Regras para testagem em animais
Lauren Dalat e a orientadora na Universidade Federal de Goiás
Arquivo pessoal/Lauren Dalat
Lauren explicou que a Resolução nº 58, de 2023, proibiu o uso de animais vertebrados em pesquisa científica e no desenvolvimento de produtos de higiene pessoal, cosméticos e perfumes que já tenham ingredientes comprovadamente seguros e eficazes.
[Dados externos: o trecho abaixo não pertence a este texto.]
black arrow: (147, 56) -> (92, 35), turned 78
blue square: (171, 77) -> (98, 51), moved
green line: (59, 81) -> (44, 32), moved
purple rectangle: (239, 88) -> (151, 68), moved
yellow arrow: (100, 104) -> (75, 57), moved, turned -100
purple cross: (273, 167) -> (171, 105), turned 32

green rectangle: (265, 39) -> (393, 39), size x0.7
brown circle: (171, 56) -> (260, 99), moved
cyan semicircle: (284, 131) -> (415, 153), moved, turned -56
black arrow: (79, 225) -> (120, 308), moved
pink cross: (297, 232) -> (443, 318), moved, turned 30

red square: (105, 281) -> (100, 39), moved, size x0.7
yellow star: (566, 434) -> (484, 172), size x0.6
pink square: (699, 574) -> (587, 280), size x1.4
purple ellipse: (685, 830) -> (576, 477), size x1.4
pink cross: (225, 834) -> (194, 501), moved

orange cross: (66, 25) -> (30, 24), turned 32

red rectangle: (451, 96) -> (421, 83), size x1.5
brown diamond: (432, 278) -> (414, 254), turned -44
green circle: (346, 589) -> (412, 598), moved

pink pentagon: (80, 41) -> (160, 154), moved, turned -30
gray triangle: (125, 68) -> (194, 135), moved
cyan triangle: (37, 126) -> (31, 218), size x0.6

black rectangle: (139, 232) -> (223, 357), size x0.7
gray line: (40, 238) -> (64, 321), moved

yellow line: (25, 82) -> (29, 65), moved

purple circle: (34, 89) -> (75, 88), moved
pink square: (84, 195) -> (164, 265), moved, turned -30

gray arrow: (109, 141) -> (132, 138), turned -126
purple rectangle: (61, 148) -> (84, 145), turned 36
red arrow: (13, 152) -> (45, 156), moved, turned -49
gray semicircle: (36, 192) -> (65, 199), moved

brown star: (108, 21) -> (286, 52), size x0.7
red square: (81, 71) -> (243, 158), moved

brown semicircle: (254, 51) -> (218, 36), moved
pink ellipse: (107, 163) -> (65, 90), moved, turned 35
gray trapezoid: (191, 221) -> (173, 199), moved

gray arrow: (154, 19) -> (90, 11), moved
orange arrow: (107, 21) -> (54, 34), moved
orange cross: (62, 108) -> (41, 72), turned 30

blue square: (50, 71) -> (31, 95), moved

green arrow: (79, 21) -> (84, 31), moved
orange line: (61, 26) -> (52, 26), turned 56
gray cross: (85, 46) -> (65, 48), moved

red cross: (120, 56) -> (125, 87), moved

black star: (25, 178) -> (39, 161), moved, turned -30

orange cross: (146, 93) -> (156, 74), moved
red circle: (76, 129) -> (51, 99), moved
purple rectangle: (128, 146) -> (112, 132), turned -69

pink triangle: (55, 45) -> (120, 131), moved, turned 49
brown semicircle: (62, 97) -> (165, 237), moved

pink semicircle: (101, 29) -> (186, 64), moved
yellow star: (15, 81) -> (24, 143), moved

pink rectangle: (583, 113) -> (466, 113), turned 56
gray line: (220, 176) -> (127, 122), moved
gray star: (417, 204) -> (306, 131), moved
Por isso, as indústrias necessitam de abordagens alternativas.
“Acredito que, aqui no laboratório, abordamos duas questões: o aspecto ético, porque não faz sentido submeter um animal a um ensaio com baixa predição, e a obtenção de respostas mais fidedignas usando linhagens celulares e cultivos primários de células humanas, em vez de animais”, ressaltou.
A pesquisadora explicou que os dentes e a pele utilizados no modelo de testagem sugerido podem ser obtidos por meio de doações voluntárias, de doadores saudáveis de 5 a 30 anos. A pele, por exemplo, pode ser doada após remoção cirúrgica do excesso de pele.
Tragédia da Talidomida
A pesquisadora contou que, em meados da década de 1960, houve uma tragédia relacionada ao uso de um medicamento chamado talidomida, que foi amplamente prescrito para combater náuseas em mulheres grávidas em todo o mundo. Posteriormente, descobriu-se que o remédio era responsável por um grande número de malformações congênitas.
Lauren Dalat explicou que ensaios pré-clínicos em animais não mostraram efeitos teratogênicos (capacidade de causar malformações no feto) do remédio.
"No entanto, uma vez metabolizada no corpo humano, ocorria a formação do isômero S, que apresentava essa propriedade teratogênica. Isso resultou nos casos de focomelia em bebês expostos à talidomida, onde ocorria a ausência de membros superiores ou inferiores", explicou.
Lauren defende que a testagem em tecido de pele humana 3D com derivados de células-tronco dentárias permite avaliar os efeitos de forma mais realista. A pesquisadora destacou ainda que a metodologia padrão atual para detectar o potencial teratogênico envolve, em média, 1 mil animais por experimento.
Já no modelo proposto, é possível cultivar várias garrafas de células-tronco a partir de uma única amostra. "A partir de um dente, é possível extrair células-tronco da papila, do ligamento e da polpa. Como extraímos essas células dos explantes (fragmentos do tecido), é possível cultivar várias garrafas a partir de uma única amostra", explicou.
Lush Prize
Lauren Dalat ganha prêmio em Londres
Arquivo Pessoal/Lauren Dalat
O Lush Prize oferece um fundo global para apoiar iniciativas que visam acabar ou substituir os testes em animais. O prêmio abrange cinco categorias principais: Ciência, Educação, Conscientização Pública, Lobbying e Jovem Pesquisador/a. Além disso, há três prêmios de reconhecimento especial: Colaboração Científica Importante, Realização Política e o Prêmio Andrew Tyler, por contribuições excepcionais para a erradicação dos testes em animais.
Em 2024, Lauren Dalat foi a única pesquisadora brasileira e vencer em uma categoria. Ao todo, foram 14 projetos vencedores, de 9 países diferentes.